Work task:
Gather each line of the records where "dining" appears.

Start of Block

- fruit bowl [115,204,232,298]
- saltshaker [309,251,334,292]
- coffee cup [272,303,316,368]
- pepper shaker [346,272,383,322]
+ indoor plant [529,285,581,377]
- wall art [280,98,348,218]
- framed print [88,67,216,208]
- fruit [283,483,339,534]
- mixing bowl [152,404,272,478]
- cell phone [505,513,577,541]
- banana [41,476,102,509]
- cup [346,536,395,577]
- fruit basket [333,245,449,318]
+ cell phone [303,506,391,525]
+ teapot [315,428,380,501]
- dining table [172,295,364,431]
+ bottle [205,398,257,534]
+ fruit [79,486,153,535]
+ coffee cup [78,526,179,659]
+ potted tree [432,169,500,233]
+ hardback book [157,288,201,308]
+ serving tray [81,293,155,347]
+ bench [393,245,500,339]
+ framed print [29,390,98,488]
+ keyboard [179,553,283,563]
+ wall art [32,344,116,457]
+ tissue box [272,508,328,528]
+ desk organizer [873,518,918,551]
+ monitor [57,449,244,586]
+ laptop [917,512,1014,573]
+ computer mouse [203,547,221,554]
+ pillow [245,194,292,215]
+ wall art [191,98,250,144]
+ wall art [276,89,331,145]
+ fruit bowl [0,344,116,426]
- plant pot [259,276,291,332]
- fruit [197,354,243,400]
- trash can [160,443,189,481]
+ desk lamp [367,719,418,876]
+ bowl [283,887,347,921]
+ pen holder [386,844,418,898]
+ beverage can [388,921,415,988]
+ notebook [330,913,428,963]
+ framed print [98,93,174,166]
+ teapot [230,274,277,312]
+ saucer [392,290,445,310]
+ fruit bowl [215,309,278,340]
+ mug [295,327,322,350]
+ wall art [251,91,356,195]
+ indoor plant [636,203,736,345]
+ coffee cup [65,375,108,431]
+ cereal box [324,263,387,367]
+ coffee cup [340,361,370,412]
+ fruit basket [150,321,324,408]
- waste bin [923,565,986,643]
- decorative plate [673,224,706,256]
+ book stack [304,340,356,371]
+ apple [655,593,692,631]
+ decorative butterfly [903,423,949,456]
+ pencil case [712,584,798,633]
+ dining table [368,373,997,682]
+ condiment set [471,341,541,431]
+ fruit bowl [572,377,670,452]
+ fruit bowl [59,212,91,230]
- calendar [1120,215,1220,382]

End of Block

Result of this task:
- dining table [172,295,364,431]
+ dining table [368,373,997,682]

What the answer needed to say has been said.